In case of the life insurance plans like endowment plans or savings plan, there is a differential pricing followed as these specific products have more of investment component than the risk component associated with its framework.
The tax is anticipated to rise up to 5.50 per cent and for renewal premiums up to 2.75 per cent if the tax rate is fixed at 22 per cent or will rise to 4.50 per cent and 2.25 per cent for the subsequent premiums, if GST is fixed at 22 per cent.
For single premium annuity policy, the service tax rate will rest either up to 1.8 per cent or 2.2 per cent under the new regime.
Non life insurance policies:
Health, motor and other non-life insurance premiums will also witness a rise in service tax from the current level of 15 per cent to 18 per cent or 22 per cent from April 2017 or later.
The premium will get costlier by 3 per cent to 7 per cent, depending upon the rate fixed by the GST Council.

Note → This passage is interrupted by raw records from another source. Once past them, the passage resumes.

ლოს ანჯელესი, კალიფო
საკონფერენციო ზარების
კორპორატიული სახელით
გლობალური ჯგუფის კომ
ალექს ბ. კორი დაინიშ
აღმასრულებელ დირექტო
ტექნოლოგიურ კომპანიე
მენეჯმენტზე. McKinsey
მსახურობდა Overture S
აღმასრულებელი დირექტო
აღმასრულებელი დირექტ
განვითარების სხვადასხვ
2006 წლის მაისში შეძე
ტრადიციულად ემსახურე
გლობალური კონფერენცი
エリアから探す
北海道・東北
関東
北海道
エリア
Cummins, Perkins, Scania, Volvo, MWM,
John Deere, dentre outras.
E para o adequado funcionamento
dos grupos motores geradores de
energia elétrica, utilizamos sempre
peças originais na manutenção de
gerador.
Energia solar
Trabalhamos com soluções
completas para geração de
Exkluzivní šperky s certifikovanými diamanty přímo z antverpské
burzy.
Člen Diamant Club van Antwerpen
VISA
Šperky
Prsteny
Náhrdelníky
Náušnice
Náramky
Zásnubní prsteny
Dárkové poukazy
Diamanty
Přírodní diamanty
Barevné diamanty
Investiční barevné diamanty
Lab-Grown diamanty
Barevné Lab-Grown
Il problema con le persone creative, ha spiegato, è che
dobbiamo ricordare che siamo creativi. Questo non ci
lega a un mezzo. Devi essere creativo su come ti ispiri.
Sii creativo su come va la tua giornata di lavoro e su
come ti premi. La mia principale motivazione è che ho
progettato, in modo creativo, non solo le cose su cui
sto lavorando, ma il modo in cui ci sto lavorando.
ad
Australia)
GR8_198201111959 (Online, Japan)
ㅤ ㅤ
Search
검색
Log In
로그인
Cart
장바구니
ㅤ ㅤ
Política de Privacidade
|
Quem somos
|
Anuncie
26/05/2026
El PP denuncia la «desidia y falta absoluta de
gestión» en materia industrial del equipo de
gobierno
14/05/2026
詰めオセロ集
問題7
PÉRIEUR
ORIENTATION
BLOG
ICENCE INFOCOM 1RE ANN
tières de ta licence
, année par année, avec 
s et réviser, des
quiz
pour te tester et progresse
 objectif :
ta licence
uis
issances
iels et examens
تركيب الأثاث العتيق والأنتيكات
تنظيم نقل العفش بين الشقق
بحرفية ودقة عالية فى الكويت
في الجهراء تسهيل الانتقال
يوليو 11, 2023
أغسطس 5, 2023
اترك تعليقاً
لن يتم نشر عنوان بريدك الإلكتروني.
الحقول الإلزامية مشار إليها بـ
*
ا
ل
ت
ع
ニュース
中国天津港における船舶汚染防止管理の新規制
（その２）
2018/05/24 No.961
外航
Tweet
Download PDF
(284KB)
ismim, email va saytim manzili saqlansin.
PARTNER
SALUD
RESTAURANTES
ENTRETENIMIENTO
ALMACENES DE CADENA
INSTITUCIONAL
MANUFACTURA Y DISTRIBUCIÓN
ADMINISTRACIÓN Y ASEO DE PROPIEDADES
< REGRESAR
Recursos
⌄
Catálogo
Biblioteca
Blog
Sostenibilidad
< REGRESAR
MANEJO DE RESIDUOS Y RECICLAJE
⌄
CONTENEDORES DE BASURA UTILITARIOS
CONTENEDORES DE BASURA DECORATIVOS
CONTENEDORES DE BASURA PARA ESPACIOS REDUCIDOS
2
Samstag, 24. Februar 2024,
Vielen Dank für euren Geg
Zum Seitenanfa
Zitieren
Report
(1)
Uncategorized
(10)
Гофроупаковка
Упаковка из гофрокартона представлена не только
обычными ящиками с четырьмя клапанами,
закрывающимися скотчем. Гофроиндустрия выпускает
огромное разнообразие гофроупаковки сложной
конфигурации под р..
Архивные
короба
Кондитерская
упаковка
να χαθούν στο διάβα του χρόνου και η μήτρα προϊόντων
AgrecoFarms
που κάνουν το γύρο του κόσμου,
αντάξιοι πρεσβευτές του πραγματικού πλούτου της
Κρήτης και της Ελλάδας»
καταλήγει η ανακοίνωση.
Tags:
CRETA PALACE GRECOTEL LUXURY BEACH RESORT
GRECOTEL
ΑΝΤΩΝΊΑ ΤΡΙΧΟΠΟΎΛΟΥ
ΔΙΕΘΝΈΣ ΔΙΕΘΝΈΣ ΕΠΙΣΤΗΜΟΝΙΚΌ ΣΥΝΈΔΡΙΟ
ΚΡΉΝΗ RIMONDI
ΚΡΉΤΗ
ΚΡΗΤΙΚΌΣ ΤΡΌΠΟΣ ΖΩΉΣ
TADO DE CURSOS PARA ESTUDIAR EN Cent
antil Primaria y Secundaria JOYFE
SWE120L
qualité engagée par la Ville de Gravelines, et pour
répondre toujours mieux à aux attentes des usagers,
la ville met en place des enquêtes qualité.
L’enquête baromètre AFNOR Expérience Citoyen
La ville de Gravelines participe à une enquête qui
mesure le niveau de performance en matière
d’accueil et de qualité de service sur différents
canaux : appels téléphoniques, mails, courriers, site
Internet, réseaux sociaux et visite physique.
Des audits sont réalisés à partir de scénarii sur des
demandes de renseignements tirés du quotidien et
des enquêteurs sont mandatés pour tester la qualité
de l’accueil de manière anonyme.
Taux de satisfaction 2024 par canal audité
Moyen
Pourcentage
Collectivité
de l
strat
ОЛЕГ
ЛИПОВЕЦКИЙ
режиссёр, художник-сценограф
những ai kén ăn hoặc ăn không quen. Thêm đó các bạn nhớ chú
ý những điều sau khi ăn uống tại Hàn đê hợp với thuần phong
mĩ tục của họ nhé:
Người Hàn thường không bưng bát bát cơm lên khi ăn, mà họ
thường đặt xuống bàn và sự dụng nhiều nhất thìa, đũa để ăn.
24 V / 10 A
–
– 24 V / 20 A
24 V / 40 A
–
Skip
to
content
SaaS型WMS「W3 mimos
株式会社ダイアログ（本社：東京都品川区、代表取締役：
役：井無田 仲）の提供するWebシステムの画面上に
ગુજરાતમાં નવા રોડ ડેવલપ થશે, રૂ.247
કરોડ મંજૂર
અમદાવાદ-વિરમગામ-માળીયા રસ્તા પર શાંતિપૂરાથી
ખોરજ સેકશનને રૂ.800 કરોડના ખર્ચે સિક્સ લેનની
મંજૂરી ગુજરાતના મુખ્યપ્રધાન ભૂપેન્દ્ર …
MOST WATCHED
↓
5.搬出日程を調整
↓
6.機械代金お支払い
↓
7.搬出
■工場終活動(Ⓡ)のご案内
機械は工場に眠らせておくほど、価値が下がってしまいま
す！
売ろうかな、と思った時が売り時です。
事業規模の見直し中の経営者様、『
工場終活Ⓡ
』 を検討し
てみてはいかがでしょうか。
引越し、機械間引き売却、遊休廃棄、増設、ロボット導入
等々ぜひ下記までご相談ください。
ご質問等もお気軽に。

Insurance is purely taken to financially protect your loved ones or your property or any third party loss in the event of the covered risk resulting in a loss.
Under the new GST regime, it is evident that the premiums are likely to rise. This calls for a rework in your allocation of resources towards the financial instruments held at your end.
Planning your finances early will save you from the sudden outflow of financial resources. You may also consult an online/offline financial expert(s) for the same.
If you intend to buy an insurance plan, it is important to compare an insurance plan considering the new tax regime before making a final buying decision. Buy an appropriate plan meeting your requirements and financial security to avert the impact of any kind of risk associated to you, your family or your property.